Fatalny wypadek Jędrzejewskiego miał miejsce 18 marca br. na torze przy ulicy Sportowej. Marcin nie opanował motocykla po wyjściu z pierwszego łuku bydgoskiego owalu i zanotował upadek, po którym stracił przytomność i został odwieziony karetką do szpitala. Na szczęście obyło się bez żadnych złamań. W tej chwili "Siopek" czuje się już w stu procentach zdrów i nie może się doczekać, kiedy wystąpi w jakiejś ligowej potyczce z udziałem Gryfów.

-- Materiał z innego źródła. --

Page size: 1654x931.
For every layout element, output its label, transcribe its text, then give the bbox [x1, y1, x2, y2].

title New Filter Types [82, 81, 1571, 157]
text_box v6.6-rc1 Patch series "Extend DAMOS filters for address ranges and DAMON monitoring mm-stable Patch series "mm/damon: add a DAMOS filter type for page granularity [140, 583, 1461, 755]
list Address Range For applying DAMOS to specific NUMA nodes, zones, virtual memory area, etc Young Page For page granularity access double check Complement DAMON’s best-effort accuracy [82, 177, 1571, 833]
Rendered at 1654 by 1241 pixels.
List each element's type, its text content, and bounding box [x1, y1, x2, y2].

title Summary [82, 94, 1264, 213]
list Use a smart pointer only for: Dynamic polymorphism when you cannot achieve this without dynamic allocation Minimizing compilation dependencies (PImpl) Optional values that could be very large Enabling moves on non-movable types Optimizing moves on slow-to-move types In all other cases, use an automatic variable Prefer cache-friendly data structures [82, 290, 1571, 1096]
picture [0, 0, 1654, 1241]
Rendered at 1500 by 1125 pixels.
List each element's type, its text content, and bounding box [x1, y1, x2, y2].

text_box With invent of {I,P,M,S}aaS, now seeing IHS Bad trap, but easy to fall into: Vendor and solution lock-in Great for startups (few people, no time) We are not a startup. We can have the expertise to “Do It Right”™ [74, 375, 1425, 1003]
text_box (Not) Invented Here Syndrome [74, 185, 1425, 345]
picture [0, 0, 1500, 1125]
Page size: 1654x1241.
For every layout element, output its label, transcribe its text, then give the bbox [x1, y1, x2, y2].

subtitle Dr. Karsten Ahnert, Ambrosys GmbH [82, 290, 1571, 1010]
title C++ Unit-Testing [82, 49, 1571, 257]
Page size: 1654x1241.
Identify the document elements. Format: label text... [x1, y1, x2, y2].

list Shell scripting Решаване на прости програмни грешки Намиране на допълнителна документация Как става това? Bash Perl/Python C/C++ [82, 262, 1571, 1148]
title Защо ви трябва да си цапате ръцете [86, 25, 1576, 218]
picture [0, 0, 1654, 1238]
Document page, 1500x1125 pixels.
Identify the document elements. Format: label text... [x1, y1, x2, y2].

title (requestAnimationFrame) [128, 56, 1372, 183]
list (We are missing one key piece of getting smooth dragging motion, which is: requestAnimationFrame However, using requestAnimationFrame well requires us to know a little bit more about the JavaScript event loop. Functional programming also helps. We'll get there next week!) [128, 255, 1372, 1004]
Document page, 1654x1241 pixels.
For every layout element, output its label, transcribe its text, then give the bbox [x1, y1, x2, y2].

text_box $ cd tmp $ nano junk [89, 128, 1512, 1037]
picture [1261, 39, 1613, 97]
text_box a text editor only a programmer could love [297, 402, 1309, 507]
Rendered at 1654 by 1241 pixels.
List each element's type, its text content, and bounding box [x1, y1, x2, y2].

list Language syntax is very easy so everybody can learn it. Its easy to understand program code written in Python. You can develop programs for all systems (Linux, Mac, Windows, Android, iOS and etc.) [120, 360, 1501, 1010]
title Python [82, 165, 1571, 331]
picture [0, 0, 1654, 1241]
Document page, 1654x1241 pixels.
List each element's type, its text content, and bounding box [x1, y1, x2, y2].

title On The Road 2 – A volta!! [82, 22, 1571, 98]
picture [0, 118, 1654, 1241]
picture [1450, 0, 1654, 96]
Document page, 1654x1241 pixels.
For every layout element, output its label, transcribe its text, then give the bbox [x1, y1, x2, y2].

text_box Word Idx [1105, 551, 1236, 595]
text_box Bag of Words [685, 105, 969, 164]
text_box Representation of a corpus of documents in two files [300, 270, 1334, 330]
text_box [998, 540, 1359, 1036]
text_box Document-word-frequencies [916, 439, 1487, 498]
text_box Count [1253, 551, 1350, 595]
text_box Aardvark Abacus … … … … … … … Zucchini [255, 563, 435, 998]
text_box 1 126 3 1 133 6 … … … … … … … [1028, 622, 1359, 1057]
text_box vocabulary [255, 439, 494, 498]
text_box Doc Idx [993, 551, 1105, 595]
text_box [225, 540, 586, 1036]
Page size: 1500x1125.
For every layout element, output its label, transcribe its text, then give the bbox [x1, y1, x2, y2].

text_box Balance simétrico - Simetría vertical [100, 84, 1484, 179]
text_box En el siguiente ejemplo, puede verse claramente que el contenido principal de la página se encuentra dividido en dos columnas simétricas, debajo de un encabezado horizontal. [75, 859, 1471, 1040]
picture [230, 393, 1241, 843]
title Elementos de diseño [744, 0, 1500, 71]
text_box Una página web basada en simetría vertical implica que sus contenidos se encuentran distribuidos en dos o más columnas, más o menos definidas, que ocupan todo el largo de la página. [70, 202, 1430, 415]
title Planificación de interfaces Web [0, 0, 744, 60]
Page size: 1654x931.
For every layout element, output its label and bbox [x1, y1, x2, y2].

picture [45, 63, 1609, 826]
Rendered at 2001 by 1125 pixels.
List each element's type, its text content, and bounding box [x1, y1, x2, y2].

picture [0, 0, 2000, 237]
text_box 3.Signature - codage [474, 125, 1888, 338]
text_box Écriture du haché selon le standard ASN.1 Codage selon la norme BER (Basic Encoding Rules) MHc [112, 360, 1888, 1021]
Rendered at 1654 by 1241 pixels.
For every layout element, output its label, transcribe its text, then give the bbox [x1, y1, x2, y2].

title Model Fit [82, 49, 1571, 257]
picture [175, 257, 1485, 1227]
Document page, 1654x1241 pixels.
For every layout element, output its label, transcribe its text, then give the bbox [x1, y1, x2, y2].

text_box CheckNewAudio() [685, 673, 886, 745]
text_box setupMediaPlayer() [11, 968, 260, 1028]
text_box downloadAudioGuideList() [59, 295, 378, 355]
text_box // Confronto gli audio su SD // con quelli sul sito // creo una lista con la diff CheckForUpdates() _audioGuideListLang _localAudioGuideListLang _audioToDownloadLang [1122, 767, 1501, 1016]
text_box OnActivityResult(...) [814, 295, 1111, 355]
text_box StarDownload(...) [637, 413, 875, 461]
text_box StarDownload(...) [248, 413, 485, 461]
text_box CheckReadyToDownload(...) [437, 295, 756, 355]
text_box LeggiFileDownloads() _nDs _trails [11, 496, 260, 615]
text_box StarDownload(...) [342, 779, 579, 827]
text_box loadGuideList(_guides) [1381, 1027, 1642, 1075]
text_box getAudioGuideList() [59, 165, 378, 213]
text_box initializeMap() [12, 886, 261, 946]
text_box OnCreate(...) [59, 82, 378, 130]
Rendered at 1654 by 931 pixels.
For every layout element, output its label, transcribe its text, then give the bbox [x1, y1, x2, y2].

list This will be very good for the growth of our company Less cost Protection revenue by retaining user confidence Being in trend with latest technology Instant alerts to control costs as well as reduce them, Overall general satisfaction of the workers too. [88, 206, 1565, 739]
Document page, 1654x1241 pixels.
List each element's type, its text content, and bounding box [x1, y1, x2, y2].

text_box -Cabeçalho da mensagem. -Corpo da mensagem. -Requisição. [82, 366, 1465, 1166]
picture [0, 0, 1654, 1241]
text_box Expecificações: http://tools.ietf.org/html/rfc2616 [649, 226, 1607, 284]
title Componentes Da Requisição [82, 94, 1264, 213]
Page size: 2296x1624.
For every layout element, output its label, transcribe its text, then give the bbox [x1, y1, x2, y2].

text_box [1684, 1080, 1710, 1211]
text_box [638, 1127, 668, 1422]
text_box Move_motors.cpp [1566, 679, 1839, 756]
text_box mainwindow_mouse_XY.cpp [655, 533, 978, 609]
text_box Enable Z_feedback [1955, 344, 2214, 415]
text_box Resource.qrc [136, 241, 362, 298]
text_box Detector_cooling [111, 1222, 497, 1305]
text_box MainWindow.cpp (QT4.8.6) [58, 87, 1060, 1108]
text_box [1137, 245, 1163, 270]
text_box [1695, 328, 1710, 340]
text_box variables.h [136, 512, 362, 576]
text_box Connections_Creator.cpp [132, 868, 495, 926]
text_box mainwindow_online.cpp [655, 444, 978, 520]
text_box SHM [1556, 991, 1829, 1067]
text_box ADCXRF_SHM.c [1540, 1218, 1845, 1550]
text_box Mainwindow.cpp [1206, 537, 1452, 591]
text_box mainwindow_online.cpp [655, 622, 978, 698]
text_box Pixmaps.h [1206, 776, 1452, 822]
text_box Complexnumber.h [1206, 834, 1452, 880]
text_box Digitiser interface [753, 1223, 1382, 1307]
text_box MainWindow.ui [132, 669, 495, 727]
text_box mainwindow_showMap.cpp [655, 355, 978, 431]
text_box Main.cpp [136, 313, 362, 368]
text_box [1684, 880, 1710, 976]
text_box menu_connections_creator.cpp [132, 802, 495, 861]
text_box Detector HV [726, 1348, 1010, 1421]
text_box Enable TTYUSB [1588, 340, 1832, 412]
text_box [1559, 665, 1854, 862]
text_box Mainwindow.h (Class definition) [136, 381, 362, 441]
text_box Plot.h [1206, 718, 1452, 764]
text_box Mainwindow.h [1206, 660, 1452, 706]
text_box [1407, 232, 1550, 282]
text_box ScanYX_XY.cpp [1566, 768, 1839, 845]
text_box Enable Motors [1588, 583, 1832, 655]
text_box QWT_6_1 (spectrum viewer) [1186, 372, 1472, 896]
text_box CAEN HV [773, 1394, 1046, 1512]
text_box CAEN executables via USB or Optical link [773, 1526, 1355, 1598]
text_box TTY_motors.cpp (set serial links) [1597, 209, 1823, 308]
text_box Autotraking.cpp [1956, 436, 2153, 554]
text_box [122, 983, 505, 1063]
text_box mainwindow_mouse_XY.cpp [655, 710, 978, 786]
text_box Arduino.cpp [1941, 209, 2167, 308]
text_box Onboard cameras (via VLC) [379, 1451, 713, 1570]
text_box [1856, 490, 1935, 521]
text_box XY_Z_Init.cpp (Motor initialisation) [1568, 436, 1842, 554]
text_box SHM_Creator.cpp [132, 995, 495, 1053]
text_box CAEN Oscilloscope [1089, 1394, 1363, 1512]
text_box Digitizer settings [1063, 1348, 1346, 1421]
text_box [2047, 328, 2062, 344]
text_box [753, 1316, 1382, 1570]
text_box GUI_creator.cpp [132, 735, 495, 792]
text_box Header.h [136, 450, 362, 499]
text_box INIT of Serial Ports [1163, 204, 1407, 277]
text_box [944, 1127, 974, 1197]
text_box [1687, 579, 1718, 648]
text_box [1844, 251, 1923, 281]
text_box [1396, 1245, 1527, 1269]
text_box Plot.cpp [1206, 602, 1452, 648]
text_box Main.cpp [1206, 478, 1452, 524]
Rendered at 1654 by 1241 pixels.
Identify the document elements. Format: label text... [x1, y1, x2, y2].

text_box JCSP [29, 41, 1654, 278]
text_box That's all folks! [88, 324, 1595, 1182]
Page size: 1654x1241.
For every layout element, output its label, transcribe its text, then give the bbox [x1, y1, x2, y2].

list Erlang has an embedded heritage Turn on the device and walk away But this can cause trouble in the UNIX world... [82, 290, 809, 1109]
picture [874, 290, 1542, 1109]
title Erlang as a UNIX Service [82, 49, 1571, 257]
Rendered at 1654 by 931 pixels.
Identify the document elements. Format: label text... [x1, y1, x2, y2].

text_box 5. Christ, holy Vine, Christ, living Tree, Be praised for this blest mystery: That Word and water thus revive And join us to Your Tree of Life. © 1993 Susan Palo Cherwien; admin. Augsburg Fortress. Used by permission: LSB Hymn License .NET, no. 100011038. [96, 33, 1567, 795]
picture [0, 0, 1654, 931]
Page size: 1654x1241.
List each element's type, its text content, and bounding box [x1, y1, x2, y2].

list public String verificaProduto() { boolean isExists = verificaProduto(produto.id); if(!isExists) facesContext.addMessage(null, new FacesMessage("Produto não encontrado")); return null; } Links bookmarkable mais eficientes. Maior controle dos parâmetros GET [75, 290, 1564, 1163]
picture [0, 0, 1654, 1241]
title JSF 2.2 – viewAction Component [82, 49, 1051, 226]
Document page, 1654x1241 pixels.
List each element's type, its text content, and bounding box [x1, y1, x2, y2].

- Będę się bardzo cieszył, gdy trener da mi szansę. Na treningach nie prezentuję się najgorzej. Myślę, że poradzę sobie także w meczu ligowym. Do meczu z Włókniarzem pozostało jeszcze trochę czasu. Będę intensywnie trenował. Być może wystartuję także w meczu ligi czeskiej. Z motocyklami nie ma kłopotów. Są przygotowane i gotowe do jazdy. Korzystając z okazji chciałbym podziękować za pomoc moim sponsorom. Co do mojej formy fizycznej, to wszystko jest już w porządku. Początkowo miałem problemy, bo za szybko wsiadłem na motocykl, a powinienem tydzień odpocząć. Nie wiedziałem nawet, jak jechać. Przypuszczam, że lepiej ode mnie radziliby sobie kibice (śmiech). Na szczęście o upadku już nie pamiętam - powiedział Jędrzejewski w rozmowie z "Expressem Bydgoskim".
W ostatnich spotkaniach Polonii fatalnie spisywali się Tomasz Chrzanowski oraz Jonas Davidsson. Trener Zenon Plech w tej sytuacji w kolejnym spotkaniu Gryfów powinien postawić właśnie na "Siopka", ale sądząc po jego ostatnich wypowiedziach w mediach, albo do klubu zostanie sprowadzony nowy zawodnik, albo wciąż będzie jeździła "stara gwardia". Czyżby zatem Jędrzejewski powinien zacząć sobie szukać nowego pracodawcy?
Sprawa nie jest jednak taka prosta, ponieważ 22-latek może mieć spory problem ze znalezieniem klubu zainteresowanego jego usługami. Składy wszystkich pozostałych ekstraligowych ekip wydają się być dla niego zamknięte, a i na zapleczu najwyższej klasy rozgrywkowej Marcin mógłby być wzmocnieniem chyba tylko dla poznańskich Skorpionów, które jednak wyrażają zdecydowanie większe zainteresowanie osobą Krystiana Klechy. Starty wychowanka Polonii w drugiej lidze są ostatecznością, ale chyba lepsza taka ostateczność niż ławka rezerwowych w macierzystym klubie.
Sprawa Marcina Jędrzejewskiego pokazuje, że pierwszy sezon w gronie seniorów bywa dla żużlowców bardzo trudny. Podobne problemy miał ostatnio wychowanek toruńskich Aniołów - Karol Ząbik. Miejmy nadzieję, że "Siopek" pójdzie w jego ślady i pokaże, że 22 lata to nie wiek na kończenie przygody ze speedwayem.